Job
Please count how many lines in the listing below contain the word "устройства" and reply with the number alone.

[Collected data]

[Start of section]

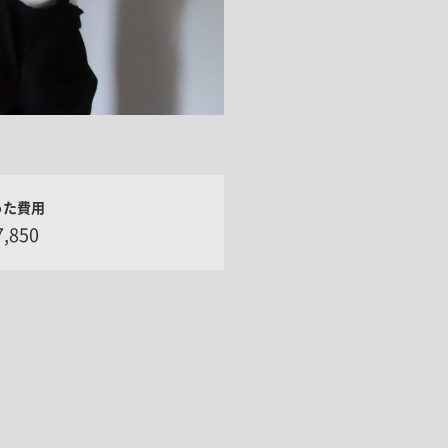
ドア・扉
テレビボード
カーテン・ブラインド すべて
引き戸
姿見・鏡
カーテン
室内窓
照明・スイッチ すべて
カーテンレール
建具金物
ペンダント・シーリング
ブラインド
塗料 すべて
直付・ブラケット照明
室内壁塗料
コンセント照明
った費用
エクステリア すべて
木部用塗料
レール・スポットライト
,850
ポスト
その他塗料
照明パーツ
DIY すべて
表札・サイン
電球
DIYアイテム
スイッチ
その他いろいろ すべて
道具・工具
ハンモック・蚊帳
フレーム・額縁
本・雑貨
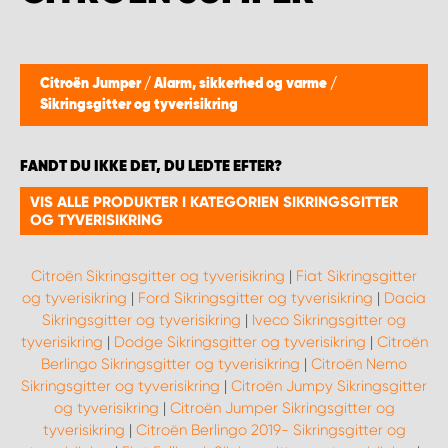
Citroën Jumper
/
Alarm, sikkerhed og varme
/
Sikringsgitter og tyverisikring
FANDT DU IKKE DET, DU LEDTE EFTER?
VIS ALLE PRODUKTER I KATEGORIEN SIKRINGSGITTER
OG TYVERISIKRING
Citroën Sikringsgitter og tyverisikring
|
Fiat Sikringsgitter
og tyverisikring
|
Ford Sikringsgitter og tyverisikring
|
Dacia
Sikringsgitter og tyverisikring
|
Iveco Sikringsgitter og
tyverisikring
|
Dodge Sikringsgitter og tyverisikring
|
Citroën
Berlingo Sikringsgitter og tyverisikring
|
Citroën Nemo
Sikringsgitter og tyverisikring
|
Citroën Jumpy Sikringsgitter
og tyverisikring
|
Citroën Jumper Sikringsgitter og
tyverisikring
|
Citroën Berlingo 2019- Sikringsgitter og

[End of section]
[Start of section]

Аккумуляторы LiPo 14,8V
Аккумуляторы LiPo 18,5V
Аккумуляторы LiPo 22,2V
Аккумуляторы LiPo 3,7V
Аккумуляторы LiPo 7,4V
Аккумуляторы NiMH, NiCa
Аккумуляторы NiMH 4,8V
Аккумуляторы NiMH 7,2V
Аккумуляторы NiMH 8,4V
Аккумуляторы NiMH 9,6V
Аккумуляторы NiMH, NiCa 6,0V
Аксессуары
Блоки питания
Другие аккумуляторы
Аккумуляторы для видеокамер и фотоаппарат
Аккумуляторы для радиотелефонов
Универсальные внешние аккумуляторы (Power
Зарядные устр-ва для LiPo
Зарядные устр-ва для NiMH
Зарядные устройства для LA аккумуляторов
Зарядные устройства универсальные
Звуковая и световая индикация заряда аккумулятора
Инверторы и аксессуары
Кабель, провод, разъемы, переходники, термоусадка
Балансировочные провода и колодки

[End of section]

Answer section
2